Women's Group Calls on Knesset to Make Peace
Jerusalem, 31 October, 2016 (TPS) -- Hundreds of peace activists will march from the Prime Minister’s Office towards the Knesset on Monday, holding 120 billboards featuring each Knesset member and calling for a resolution to the Israeli-Palestinian conflict.
“We demand that each Knesset member to give full account of what they have accomplished to promote peace,” said Yael Treidel, a march coordinator, told Tazpit Press Service (TPS). “The goal of our recent March of Hope was to raise awareness and to put us on the map in the eyes of the media and the politicians. Since the end of Sukkot, multiple shifts of women in white have held a vigil in front of the Prime Minister’s Office, and today we are marching from there towards the Knesset, which opens its winter session,” she stated.

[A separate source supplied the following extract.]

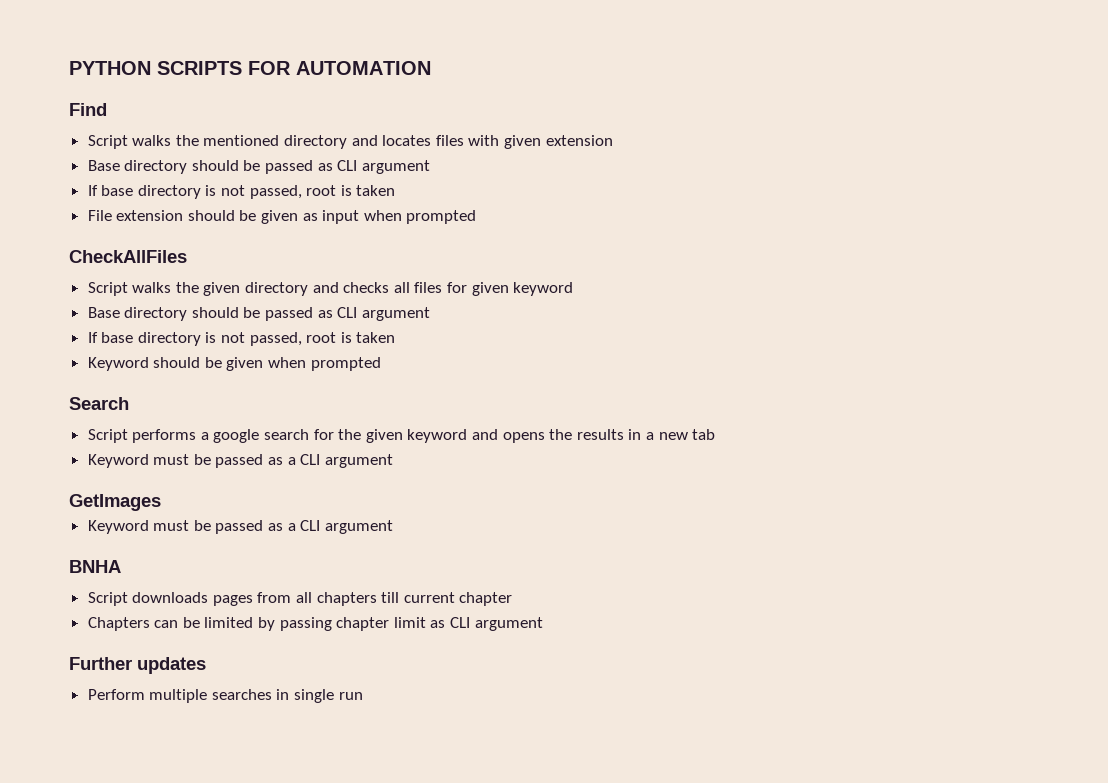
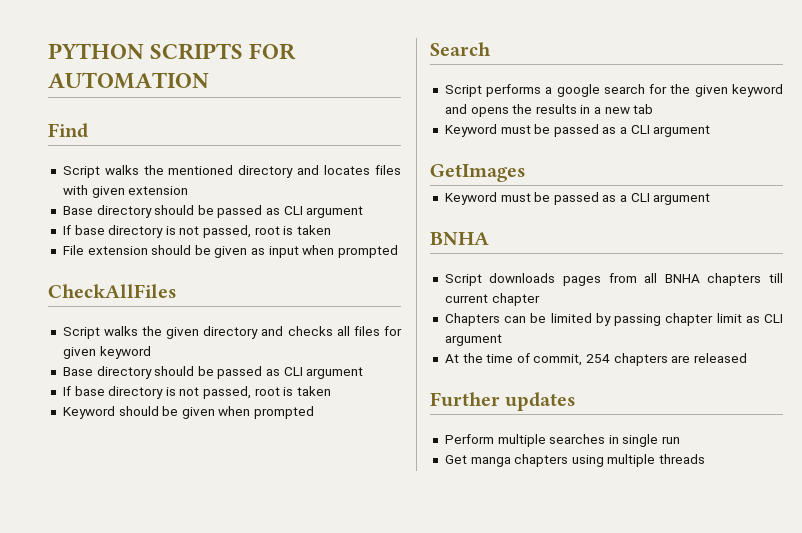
(313, 597) none -> [664,274,700,283] BNHA
(543, 624) none -> [444,353,748,366] // At the time of commit, 254 chapters are released
(363, 696) none -> [444,454,706,467] // Get manga chapters using multiple threads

Last month, the movement held a two-week march from northern kibbutz Rosh Hanikra to the Prime Minister’s Office in Jerusalem. The march included local events in Jewish and Arab-majority cities throughout the country, and a joint Israeli-Palestinian event at Qasr al-Yahud, adjacent to Jericho. The march culminated in a 20,000-person rally in front of the Prime Minister’s Office on October 19.

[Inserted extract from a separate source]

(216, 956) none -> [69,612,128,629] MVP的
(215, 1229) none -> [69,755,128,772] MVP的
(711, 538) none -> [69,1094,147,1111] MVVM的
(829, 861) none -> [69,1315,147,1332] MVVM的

One of the speakers at the rally, Hadassah Froman, a peace activist from Tekoa community and mother-in-law of a terror victim, told TPS about her work within the organization:
“I live in Tekoa and I meet regularly within Palestinians and Israelis from the region in order to promote mutual cooperation in resolving difficult issues of our day to day lives such as unemployment or sick people in need,” she explained.
“A dire issue in our region is the lack of communication between Palestinian society and the army, causing those issues to not be seen or properly understood,” she stated. “My work is centered around identifying those predicaments in the regional Palestinian society and conveying them to the IDF, in order for the latter to effectively attend to those needs,” she stated.
“We are trying to bring the Israeli and Palestinian societies together in order to produce a solid ground that will be able to support whatever type of respected political agreement is decided upon,” Froman concluded.
Women Wage Peace is a non-partisan movement which pushes for a solution to the conflict. Though political in its nature, it does not promote a particular view on any agreement. Rather, the group says it will support any deal as long as it is durable and accepted by both sides.
“This movement emerged from the will to transform feelings of desperation and helplessness following the 2014 Protective Edge war into positive energy in the service of peace through the application of significant political pressure onto Israeli officials,” said Yael Treidel to TPS.
Women Wage Peace has two missions: To end the Israeli-Palestinian conflict with a non-violent and negotiated agreement, and also to involve women in the process, in keeping with Security Council Resolution 1325 which “reaffirms the important role of women in the prevention and resolution of conflicts.”
Yael Treidel told TPS said that in contrast to male leaders, who often see conflict in stark terms of winners and losers, her organization tries to bring a distinctly feminine approach to peacemaking.
“What has been made clear during our march is that, contrary to popular belief, we do have a partner and there can be a win-win solution,” she concluded.